Additionally it has the added functionality of being able to suggest improvements and changes as well as carrying these out.
GitHub is a great way to start your open source journey.
I would suggest that firstly you find a good repository:
✅ Go to Issue section which lists your issues, clear the search box;
✅ Add the search parameter for the label “good first issue” and consider including a language; This will list all issues which will match this criteria and from there have a look at the repositories and see which ones seem interesting to you.
✅ Check the closed Pull Requests that have not been merged: it is completely acceptable for a project maintainer not to accept pull requests – but were these rejected in a friendly and constructive manner?
✅ When making a contribution, focus on adding value (don’t just suggest a change for the sake of it) and being respectful towards the project maintainer’s time.
Bonus tip: check the insights tab on the repository to see if the project is inclusive for things like code of conduct.
In addition, join a community which will support your learnings and journey.
7. Looking back on your software career, what were some challenges you faced?
The job landscape in software development was very different fifteen years ago.

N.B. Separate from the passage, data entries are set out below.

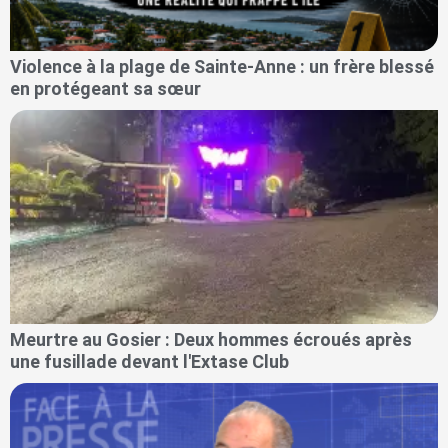
Violence à la plage de Sainte-Anne : un frère blessé
en protégeant sa sœur
Meurtre au Gosier : Deux hommes écroués après
une fusillade devant l'Extase Club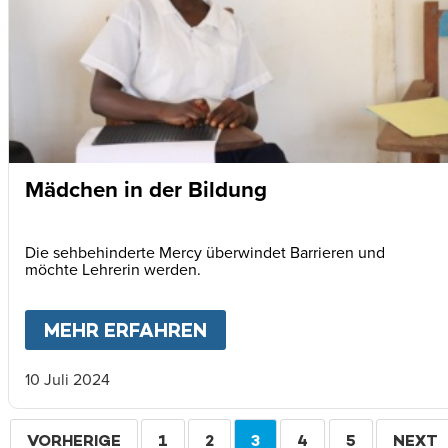
Mädchen in der Bildung
Die sehbehinderte Mercy überwindet Barrieren und
möchte Lehrerin werden.
MEHR ERFAHREN
ABOUT
MÄDCHEN IN DE
10 Juli 2024
Seitennummerierung
VORHERIGE
VORHERIGE
SEITE
1
SEITE
2
AKTUELLE
3
SEITE
4
SEITE
5
WEITE
NEXT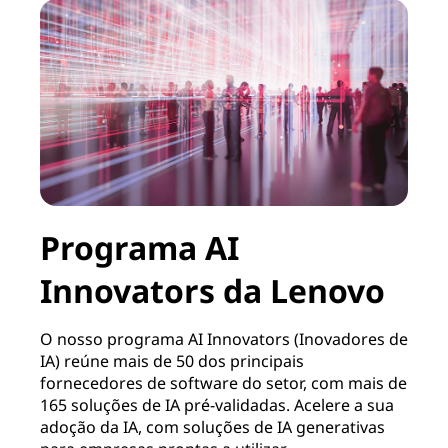
Programa AI
Innovators da Lenovo
O nosso programa AI Innovators (Inovadores de
IA) reúne mais de 50 dos principais
fornecedores de software do setor, com mais de
165 soluções de IA pré-validadas. Acelere a sua
C
adoção da IA, com soluções de IA generativas
c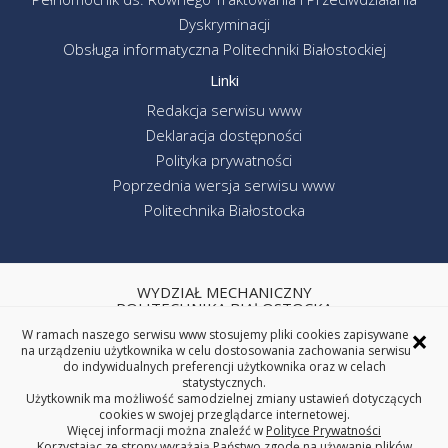
Dyskryminacji
Obsługa informatyczna Politechniki Białostockiej
Linki
Redakcja serwisu www
Deklaracja dostępności
Polityka prywatności
Poprzednia wersja serwisu www
Politechnika Białostocka
WYDZIAŁ MECHANICZNY
POLITECHNIKA BIAŁOSTOCKA
×
ul. Wiejska 45C, 15-351 Białystok
W ramach naszego serwisu www stosujemy pliki cookies zapisywane
na urządzeniu użytkownika w celu dostosowania zachowania serwisu
tel. centrala (85) 746-92-00
do indywidualnych preferencji użytkownika oraz w celach
REGON: 000001672 NIP: 542-020-87-21
statystycznych.
Użytkownik ma możliwość samodzielnej zmiany ustawień dotyczących
cookies w swojej przeglądarce internetowej.
Więcej informacji można znaleźć w
Polityce Prywatności
Korzystając ze strony wyrażają Państwo zgodę na używanie plików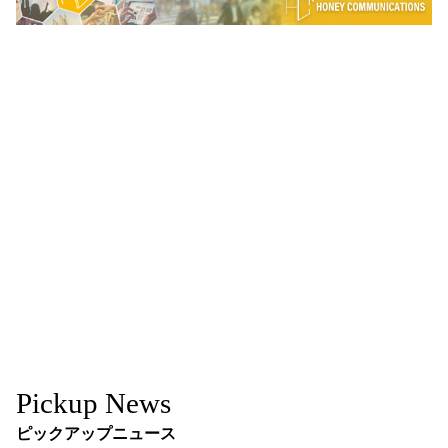
Pickup News
ピックアップニュース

Employers were primarily interested in seeing that you had done a Computer Science degree at University, and as I had read Engineering this meant that I would not even be considered for an interview.
Being self taught was not something that was valued by most employers.
Teaching myself to code was also a challenge as a result of the lack of resources. GitHub, Git, Discord and also communities such as Free Code Camp did not exist.
Fortunately I had a friend in Hong Kong who encouraged me to learn coding and with whom I had my first experience of pair programming, for which I am very grateful for.
Nonetheless this meant that in those early days I felt quite isolated in my coding journey as it took some time for me to develop a network of coding collaborators.
8. If you had a redo, what would you do differently?
I would certainly get into open source right at the outset of my tech journey given the benefits that this has.
Learning in public via content creation is also something I would like to have done sooner as well. Finally, joining communities at the start of my career.
9. Is there anything else you’d like to add?
Even though I have been in open source for over ten years and whilst GitHub has made things much easier to navigate, starting out can still be daunting – particularly given the number of projects out there.
This led me to build a community called EddieHub, which focuses on open source for those with varying tech abilities and at different stages of their tech journey.
Our community is aimed at encouraging and promoting communication, best practices and technical expertise in an inclusive and welcoming environment.
Primarily members need to help each other, given that this is such a great way to learn how to give feedback but also how to receive feedback.
You can find us on our Discord Server and our projects are on GitHub of course, as well as YouTube. As our motto is “collaboration first code second.”
We want to continue to develop and grow as a community to include an Ambassadors programme, but also a focus on wellbeing within the tech industry.
Open Source Developer: Conclusion
Thanks for tuning in to today’s interview with open source developer Eddie Jaoude.